16 Multivariate RVs

16.1 Multinomial

Suppose \(\boldsymbol{X}\) (an \(m\)-vector) is \(\mbox{Multinomial}_m(n, \boldsymbol{p})\), where \(\boldsymbol{p}\) is an \(m\)-vector such that \(\sum_{i=1}^m p_i = 1\). It has pmf

\[ f(\boldsymbol{x}; \boldsymbol{p}) = {n \choose x_1 \ x_2 \ \cdots \ x_m} p_1^{x_1} p_2^{x_2} \cdots p_m^{x_m} \]

where

\[{n \choose x_1 \ x_2 \ \cdots \ x_m} = \frac{n!}{x_1! x_2! \cdots x_m!}\] and \(\sum_{i=1}^m x_i = n\).

The Multinomial distribution is a generalization of the Binomial distribution. It models \(n\) independent outcomes where each outcome has probability \(p_i\) of category \(i\) occurring (for \(i=1, 2, \ldots, m\)).

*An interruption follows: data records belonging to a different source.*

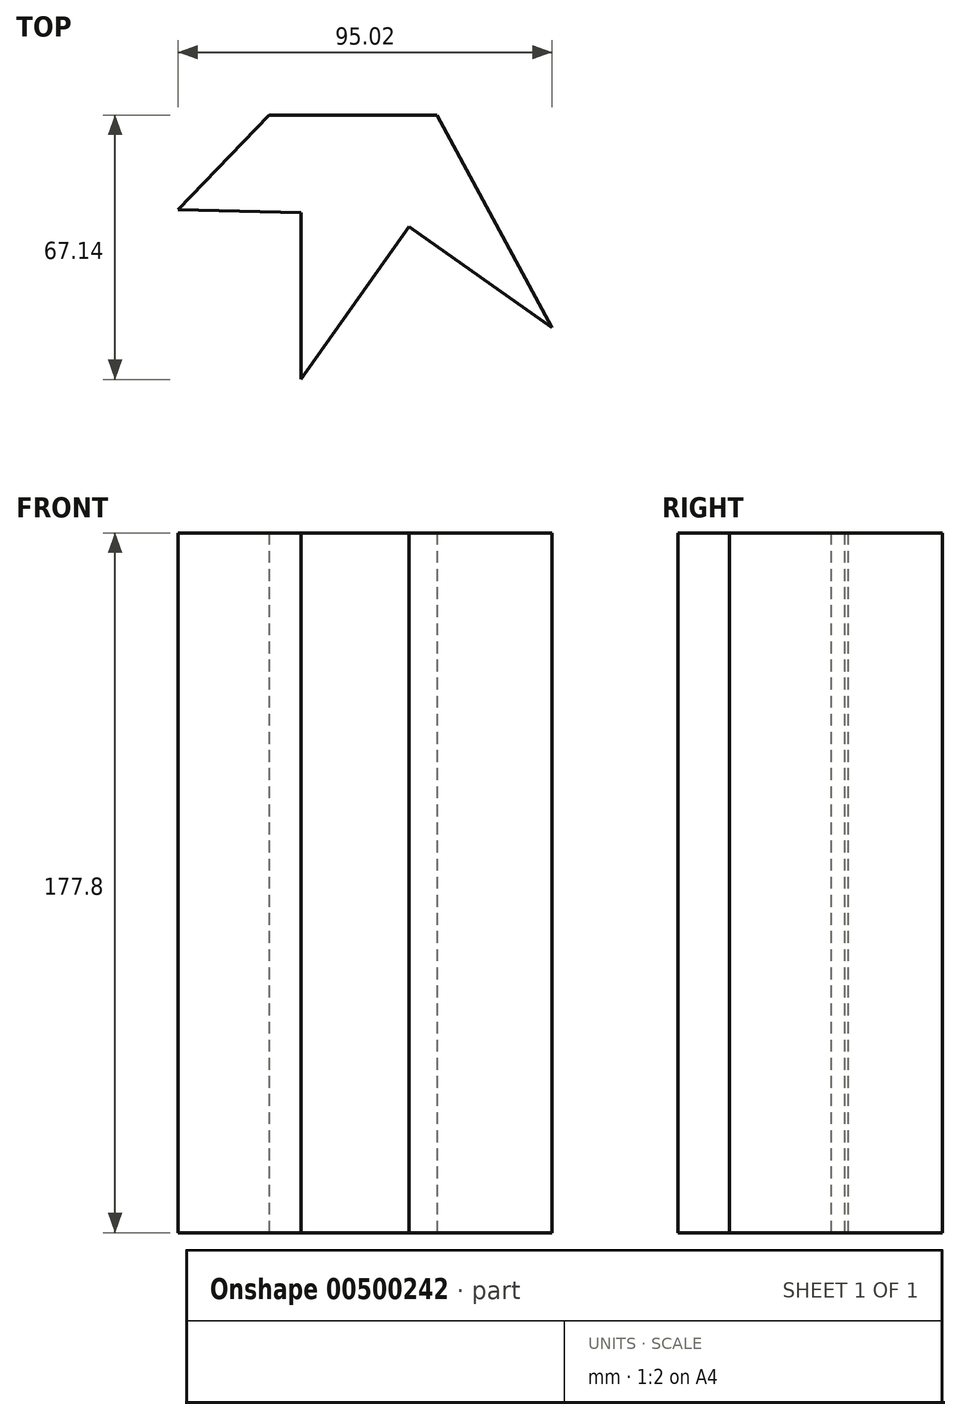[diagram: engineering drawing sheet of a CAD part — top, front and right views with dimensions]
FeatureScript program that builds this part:
annotation { "Feature Type Name" : "Feature", "Feature Type Description" : "" }
export const myFeature = defineFeature(function(context is Context, id is Id, definition is map)
    precondition{}
    {
        {
            var Q0;
            Q0=qCreatedBy(makeId("Top.planeOp"),FACE);
            var sketch = newSketch(context, id + "F0", { "sketchPlane" : qUnion([Q0])});
            skLineSegment(sketch, "E0", {"start": v(-58.67, 23.09) * mm, "end": v(-35.57, 47.06) * mm});
            skLineSegment(sketch, "E1", {"start": v(-35.57, 47.06) * mm, "end": v(7.15, 47.06) * mm});
            skLineSegment(sketch, "E2", {"start": v(7.15, 47.06) * mm, "end": v(36.35, -6.99) * mm});
            skLineSegment(sketch, "E3", {"start": v(36.35, -6.99) * mm, "end": v(0, 18.73) * mm});
            skLineSegment(sketch, "E4", {"start": v(0, 18.73) * mm, "end": v(-27.45, -20.08) * mm});
            skLineSegment(sketch, "E5", {"start": v(-27.45, -20.08) * mm, "end": v(-27.45, 22.22) * mm});
            skLineSegment(sketch, "E6", {"start": v(-27.45, 22.22) * mm, "end": v(-58.67, 23.09) * mm});
            skSolve(sketch);
        }
        {
            var Q0;
            Q0=makeQuery(id+"F0.imprint","IMPRINT",FACE,{"disambiguationData":[TD([[makeQuery(id+"F0.imprint","IMPRINT",EDGE,{"derivedFrom":sQuery(id+"F0.wireOp",EDGE,"E0")}),-1.0]])]});
            extrude(context, id + "F1", {"entities" : qUnion([Q0]), "depth" : 177.8 * mm});
        }
    });
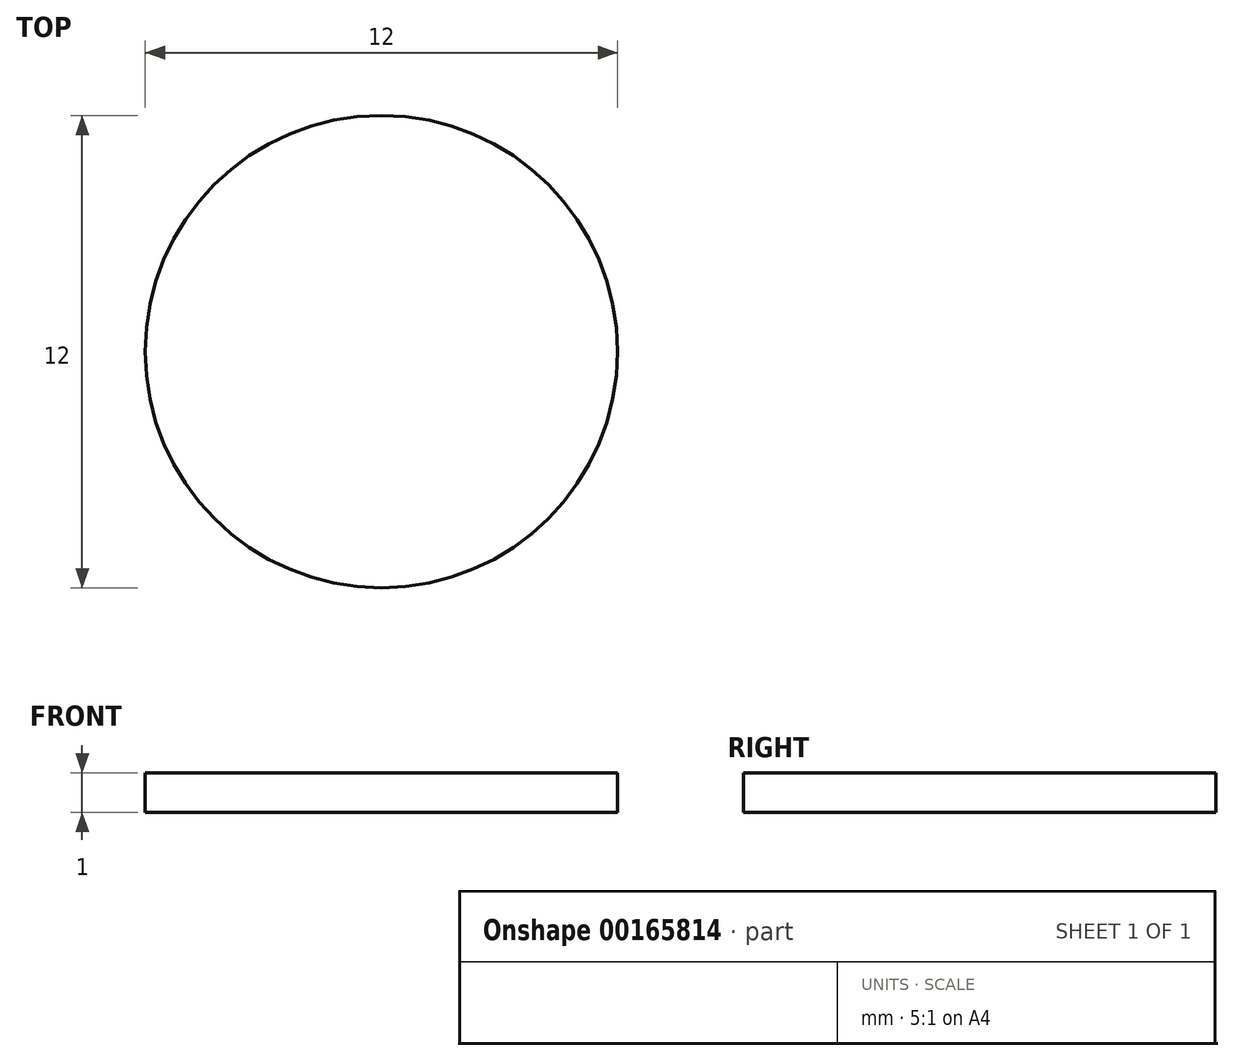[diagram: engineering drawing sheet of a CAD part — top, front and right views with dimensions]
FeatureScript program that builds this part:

The counts per category are contained in the \(X_i\) random variables that are constrained so that \(\sum_{i=1}^m X_i = n\).

It can be calculated that

\[{\operatorname{E}}[X_i] = np_i, \quad {\operatorname{Var}}(X_i) = n p_i (1-p_i),\]

\[{\operatorname{Cov}}(X_i, X_j) = -n p_i p_j \quad (i \not= j).\]

16.2 Multivariate Normal

The \(n\)-vector \(\boldsymbol{X}\) has Multivariate Normal distribution when \(\boldsymbol{X} \sim \mbox{MVN}_n(\boldsymbol{\mu}, \boldsymbol{\Sigma})\) where \(\boldsymbol{\mu}\) is the \(n\)-vector of population means and \(\boldsymbol{\Sigma}\) is the \(n \times n\) variance-covariance matrix. Its pdf is

\[ f(\boldsymbol{x}; \boldsymbol{\mu}, \boldsymbol{\Sigma}) = \frac{1}{\sqrt{2 \pi |\boldsymbol{\Sigma}|}} \exp -\left\{ -\frac{1}{2} (\boldsymbol{x} - \boldsymbol{\mu})^T \boldsymbol{\Sigma}^{-1} (\boldsymbol{x} - \boldsymbol{\mu}) \right\}. \]

 

Fun fact: \(\boldsymbol{\Sigma}^{-1/2} (\boldsymbol{X}-\boldsymbol{\mu}) \sim \mbox{MVN}_n(\boldsymbol{0}, \boldsymbol{I})\).

16.3 Dirichlet

The Dirichlet distribution models an \(m\)-vector \(\boldsymbol{X}\) so that \(0 \leq X_i \leq 1\) and \(\sum_{i=1}^m X_i = 1\). It is a generalization of the Beta distribution. The rv \(\boldsymbol{X} \sim \mbox{Dirichlet}_m(\boldsymbol{\alpha})\), where \(\boldsymbol{\alpha}\) is an \(m\)-vector, has pdf

\[ f(\boldsymbol{x}; \boldsymbol{\alpha}) = \frac{\Gamma\left( \sum_{i=1}^m \alpha_i \right)}{\prod_{i=1}^m \Gamma(\alpha_i)} \prod_{i=1}^m x_i^{\alpha_i-1}. \]

It can be calculated that \[{\operatorname{E}}[X_i] = \frac{\alpha_i}{\alpha_0}, {\operatorname{Var}}(X_i) = \frac{\alpha_i (\alpha_0 - \alpha_i)}{\alpha_0^2 (\alpha_0 + 1)}, {\operatorname{Cov}}(X_i, X_j) = \frac{- \alpha_i \alpha_j}{\alpha_0^2 (\alpha_0 + 1)}\] where \(\alpha_0 = \sum_{k=1}^m \alpha_k\) and \(i \not= j\) in \({\operatorname{Cov}}(X_i, X_j)\).

16.4 In R

For the Multinomial, base R contains the functions dmultinom and rmultinom.

For the Multivariate Normal, there are several packages that work with this distribution. One choice is the package mvtnorm, which contains the functions dmvnorm and rmvnorm.

For the Dirichlet, there are several packages that work with this distribution. One choice is the package MCMCpack, which contains the functions ddirichlet and rdirichlet.